== Segment start ==

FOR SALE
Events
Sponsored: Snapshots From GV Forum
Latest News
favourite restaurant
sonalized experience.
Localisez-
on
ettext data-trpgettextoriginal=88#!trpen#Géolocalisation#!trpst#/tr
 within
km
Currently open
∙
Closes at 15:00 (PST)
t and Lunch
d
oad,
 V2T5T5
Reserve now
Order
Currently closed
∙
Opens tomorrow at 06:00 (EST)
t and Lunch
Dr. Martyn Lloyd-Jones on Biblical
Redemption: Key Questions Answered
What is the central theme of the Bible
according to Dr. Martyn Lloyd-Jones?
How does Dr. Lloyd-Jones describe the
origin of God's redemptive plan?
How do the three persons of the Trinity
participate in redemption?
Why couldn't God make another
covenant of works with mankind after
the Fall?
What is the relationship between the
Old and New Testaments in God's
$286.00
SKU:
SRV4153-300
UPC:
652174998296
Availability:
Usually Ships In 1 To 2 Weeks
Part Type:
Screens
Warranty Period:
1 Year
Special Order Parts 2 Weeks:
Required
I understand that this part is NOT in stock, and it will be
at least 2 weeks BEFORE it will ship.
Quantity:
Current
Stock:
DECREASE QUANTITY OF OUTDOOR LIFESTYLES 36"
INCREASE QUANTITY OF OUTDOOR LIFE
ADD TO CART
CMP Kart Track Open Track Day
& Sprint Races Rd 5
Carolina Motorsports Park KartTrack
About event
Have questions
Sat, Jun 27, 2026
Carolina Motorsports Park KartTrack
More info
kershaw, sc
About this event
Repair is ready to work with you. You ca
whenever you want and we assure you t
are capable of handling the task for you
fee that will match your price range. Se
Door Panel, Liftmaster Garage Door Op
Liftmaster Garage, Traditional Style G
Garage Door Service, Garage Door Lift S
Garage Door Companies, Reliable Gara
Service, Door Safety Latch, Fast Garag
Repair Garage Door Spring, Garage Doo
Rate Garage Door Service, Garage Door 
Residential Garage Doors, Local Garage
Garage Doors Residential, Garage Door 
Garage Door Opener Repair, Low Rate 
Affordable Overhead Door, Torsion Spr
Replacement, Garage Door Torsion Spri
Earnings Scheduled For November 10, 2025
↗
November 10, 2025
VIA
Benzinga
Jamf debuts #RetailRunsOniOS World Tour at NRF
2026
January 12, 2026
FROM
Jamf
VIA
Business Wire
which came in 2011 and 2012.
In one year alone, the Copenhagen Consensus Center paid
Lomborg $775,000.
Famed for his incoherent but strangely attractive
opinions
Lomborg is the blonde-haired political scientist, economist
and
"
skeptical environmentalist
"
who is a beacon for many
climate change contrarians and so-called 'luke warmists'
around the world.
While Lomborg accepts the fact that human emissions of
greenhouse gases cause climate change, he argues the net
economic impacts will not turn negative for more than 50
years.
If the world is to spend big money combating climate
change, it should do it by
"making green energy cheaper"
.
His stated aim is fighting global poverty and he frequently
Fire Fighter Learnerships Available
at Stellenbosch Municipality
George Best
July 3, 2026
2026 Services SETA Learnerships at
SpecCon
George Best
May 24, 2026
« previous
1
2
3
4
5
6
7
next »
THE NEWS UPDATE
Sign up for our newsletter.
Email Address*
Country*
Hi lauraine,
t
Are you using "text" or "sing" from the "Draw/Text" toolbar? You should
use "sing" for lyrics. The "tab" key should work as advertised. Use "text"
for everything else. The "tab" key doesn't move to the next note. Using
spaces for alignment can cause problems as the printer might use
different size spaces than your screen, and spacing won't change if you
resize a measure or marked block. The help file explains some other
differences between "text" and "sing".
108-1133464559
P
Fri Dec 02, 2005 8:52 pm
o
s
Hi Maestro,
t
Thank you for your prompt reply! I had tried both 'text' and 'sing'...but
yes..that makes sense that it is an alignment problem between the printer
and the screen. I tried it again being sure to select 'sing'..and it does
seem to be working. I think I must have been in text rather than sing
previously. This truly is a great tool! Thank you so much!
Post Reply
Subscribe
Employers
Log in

== Segment end ==

* _YOUR GOAL_
From the records above, quote only the lines running from the line with "different size spaces" to the line with "and the screen.", both lines included.

* _ANSWER TO THIS EXERCISE_
different size spaces than your screen, and spacing won't change if you
resize a measure or marked block. The help file explains some other
differences between "text" and "sing".
108-1133464559
P
Fri Dec 02, 2005 8:52 pm
o
s
Hi Maestro,
t
Thank you for your prompt reply! I had tried both 'text' and 'sing'...but
yes..that makes sense that it is an alignment problem between the printer
and the screen. I tried it again being sure to select 'sing'..and it does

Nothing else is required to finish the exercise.